Alors que mes colis commençaient à arriver, j’ai été surpris de constater que les bons articles se présentaient à ma porte et étaient souvent expédiés par les marques elles-mêmes. Les photophores en verre sont arrivés intacts ; le vaporisateur facial semblait dangereusement trop chaud pour être tenu près de mon visage, mais il a fonctionné. Ma tâche suivante, évidemment, consistait à enregistrer une évaluation du produit – est-ce que rassembler quelques dollars était vraiment aussi simple qu’il y paraissait ? La meilleure façon de le savoir était de le découvrir par moi-même. Hunter S. Thompson a fréquenté les Hell’s Angels pour ses reportages, finalement se faire violemment battre par les membres du groupe après qu’une dispute ait éclaté; Je ferais des vidéos de marketing d’affiliation abrutissantes avec un minimum de montage, l’équivalent de le faire juste pour le chèque, sauf que le chèque était hypothétique. De faux chiffres augmentent pour signifier que de la fausse monnaie est gagnée grâce à mon faux contenu « authentique » par lequel personne ne pourrait être convaincu.

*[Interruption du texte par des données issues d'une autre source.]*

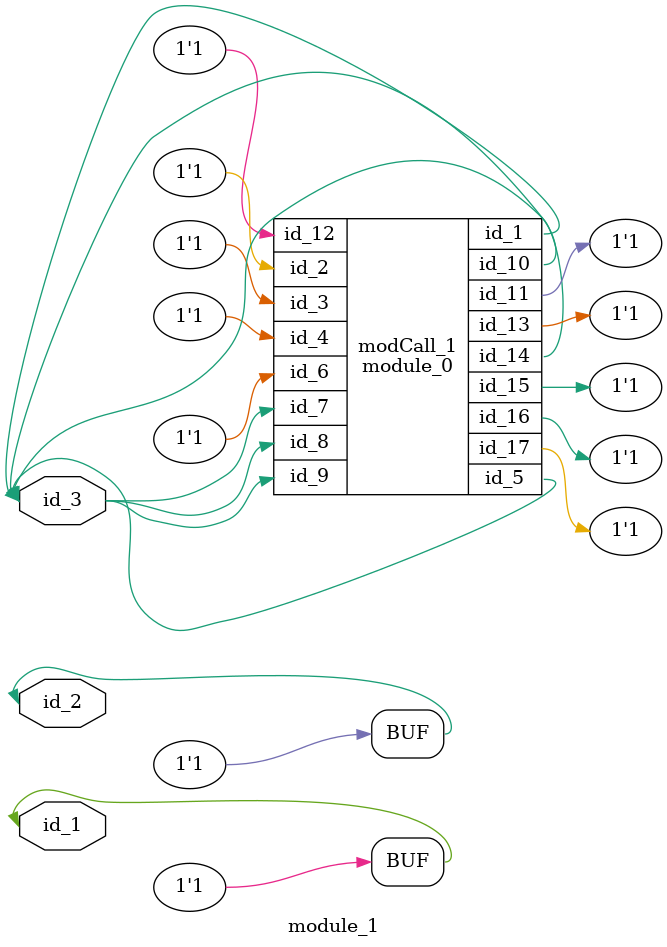
<source format=v>
module module_0 (
    id_1,
    id_2,
    id_3,
    id_4,
    id_5,
    id_6,
    id_7,
    id_8,
    id_9,
    id_10,
    id_11,
    id_12,
    id_13,
    id_14,
    id_15,
    id_16,
    id_17
);
  inout wire id_17;
  output wire id_16;
  output wire id_15;
  inout wire id_14;
  output wire id_13;
  input wire id_12;
  output wire id_11;
  inout wire id_10;
  input wire id_9;
  input wire id_8;
  input wire id_7;
  input wire id_6;
  output wire id_5;
  input wire id_4;
  input wire id_3;
  input wire id_2;
  inout wire id_1;
  assign module_1.id_2 = 0;
endmodule
module module_1 (
    id_1,
    id_2,
    id_3
);
  inout wire id_3;
  inout wire id_2;
  inout wire id_1;
  assign id_2 = -1;
  or primCall (id_1, id_2, id_3);
  module_0 modCall_1 (
      id_3,
      id_2,
      id_2,
      id_1,
      id_3,
      id_2,
      id_3,
      id_3,
      id_3,
      id_3,
      id_2,
      id_1,
      id_1,
      id_3,
      id_2,
      id_1,
      id_1
  );
endmodule

</source>
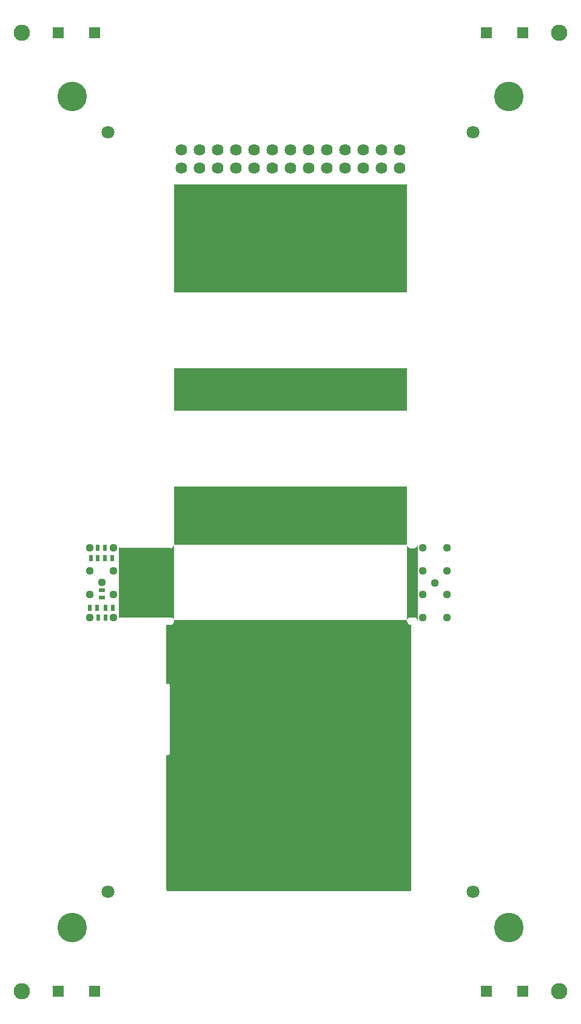
<source format=gbr>
G04 CAM350/DFMSTREAM V11.0 (Build 715) Date:  Fri Nov 02 14:57:20 2018 *
G04 Database: W:\PC Boards\VALTRONIC TECHNOLOGIES\VTC22567\CHECKPLOTS\MODIFIED.cam *
G04 Layer 18: MaskBot_DI *
%FSLAX25Y25*%
%MOIN*%
%SFA1.000B1.000*%

%MIA0B0*%
%IPPOS*%
%ADD11C,0.00098*%
%ADD12C,0.00001*%
%ADD13C,0.00010*%
%ADD14C,0.00197*%
%ADD15C,0.16200*%
%ADD19C,0.07087*%
%ADD70C,0.06400*%
%ADD71C,0.04394*%
%ADD40C,0.09000*%
%ADD41R,1.27953X0.59645*%
%ADD42R,1.27953X0.23646*%
%ADD43R,1.27953X0.32283*%
%ADD47R,0.02362X0.03346*%
%ADD50R,0.03346X0.02362*%
%ADD83R,0.06000X0.06000*%
%LNMaskBot_DI*%
%LPD*%
G36*
X215697Y298738D02*
G01X343650D01*
Y298739*
Y340077*
X343945Y339374*
X344339Y338882*
X344831Y338587*
X345327Y338400*
X347556*
X348178Y338489*
X348867Y338882*
X349359Y339473*
X349556Y340400*
X349555Y298400*
X349359Y299217*
X348965Y299807*
X348276Y300300*
X347556Y300400*
X345650*
X345028Y300300*
X344437Y300004*
X343945Y299414*
X343650Y298738*
Y298093*
X343630Y298073*
X343827Y297483*
X344221Y296892*
X344713Y296597*
X345304Y296400*
X346091*
Y151223*
X345993Y150731*
X345697Y150337*
X345304Y150042*
X344811Y149943*
X212429*
X211937Y150042*
X211544Y150337*
X211248Y150829*
X211150Y151223*
Y224686*
X212331*
X212626Y224746*
X212922Y224943*
X213020Y225140*
X213119Y225473*
Y263269*
X213020Y263624*
X212922Y263821*
X212626Y264018*
X212332Y264056*
X212331*
X211150*
Y296400*
X214103*
X214792Y296695*
X215284Y297089*
X215579Y297876*
X215697Y298738*
G37*
G36*
X185187Y299669D02*
G01Y339144D01*
X185481Y338587*
X185925Y338407*
X213690*
X213697Y338400*
X214020*
X214021*
X215008Y338882*
X215697Y340077*
Y298738*
X215107Y299807*
X214036Y300400*
X214035*
X185918*
X185481Y300201*
X185187Y299669*
G37*
G54D11*
X346150Y296400D03*
G54D14*
X213697Y338400D03*
G54D41*
X279674Y508482D03*
G54D42*
Y425522D03*
G54D43*
Y356219D03*
G54D47*
X169221Y305652D03*
X173158D03*
X173945Y300140D03*
X177882D03*
X181819Y305652D03*
X177882D03*
X173748Y338526D03*
X177685D03*
X169811Y333014D03*
X173748D03*
X181622D03*
X177685D03*
G54D50*
X175914Y315101D03*
Y311164D03*
G54D19*
X380067Y149512D03*
Y566835D03*
X179280D03*
Y149512D03*
G54D70*
X239697Y557304D03*
X229697D03*
X339697Y547304D03*
X329697Y557304D03*
X229697Y547304D03*
X289697D03*
X279697D03*
Y557304D03*
X299697Y547304D03*
X319697D03*
X329697D03*
X299697Y557304D03*
X309697Y547304D03*
Y557304D03*
X269697Y547304D03*
Y557304D03*
X259697Y547304D03*
X249697Y557304D03*
Y547304D03*
X259697Y557304D03*
X239697Y547304D03*
X289697Y557304D03*
X219697Y547304D03*
Y557304D03*
X339697D03*
X319697D03*
G54D15*
X399752Y129827D03*
Y586520D03*
X159595D03*
Y129827D03*
G54D71*
X169202Y325809D03*
Y338609D03*
X182402D03*
Y325809D03*
Y313009D03*
X169202D03*
Y300209D03*
X182402D03*
X352341Y313000D03*
Y325800D03*
X358941Y319400D03*
X365541Y325800D03*
Y313000D03*
Y338600D03*
X352341D03*
Y300200D03*
X365541D03*
X175800Y319407D03*
G54D40*
X427350Y94800D03*
X132050D03*
X427350Y621600D03*
X132050D03*
G54D83*
X407350Y94800D03*
X152050D03*
X407350Y621600D03*
X152050D03*
X172050Y94800D03*
Y621600D03*
X387350Y94800D03*
Y621600D03*
G54D12*
X211150Y264056D02*
G01Y296400D01*
Y264056D02*
G01Y296400D01*
X213697D02*
G01X211150D01*
G54D13*
X213697D02*
G01X211150D01*
M02*

</source>
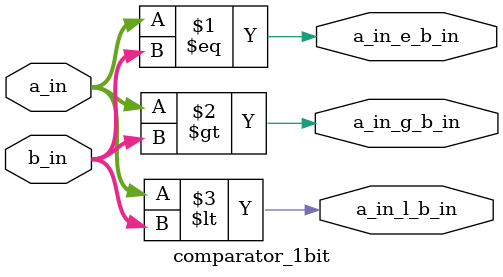
<source format=v>
`timescale 1ns / 1ps


module comparator_1bit #(parameter DATA_WIDTH=4)
                        (input [DATA_WIDTH-1:0] a_in,
                         input [DATA_WIDTH-1:0] b_in,
                         output  a_in_g_b_in,
                         output  a_in_e_b_in,
                         output  a_in_l_b_in);
                        
assign a_in_e_b_in=(a_in ==b_in);
assign a_in_g_b_in=(a_in>b_in);
assign a_in_l_b_in=(a_in<b_in);
endmodule

</source>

Dès la sortie de la boîte, j’ai enregistré une vidéo du sac de poudre de protéine non ouvert. Je « recommande » le produit qui n’a visiblement pas été utilisé. Sur 738 vues et deux personnes l’ayant mis dans leur panier, j’ai gagné 1,68 $. Une vidéo de suivi, dans laquelle j’ai préparé un smoothie avec la poudre que j’ai décrite comme « horriblement mauvaise », a rapporté 2,55 $ (je n’ai pas encaissé mes gains). Personne n’a aucune raison de me faire confiance, ni à quiconque sur la plateforme qui réalise des vidéos – mais là encore, les gens semblent impatients de nos jours que quelqu’un, même un étranger, leur dise quoi acheter et faire.

Il y a beaucoup d’argent à convaincre d’autres personnes de vos goûts – mais jusqu’à présent, comme je m’y attendais, je n’ai convaincu personne. Cependant, peu importe que personne n’ait acheté mes vidéos : l’indicateur qui compte n’est pas de savoir si je suis un bon vendeur, mais ma volonté d’essayer. Pour encaisser mes gains d’influenceur, je dois atteindre 20 $. À ce jour, j’ai gagné 13,92 $.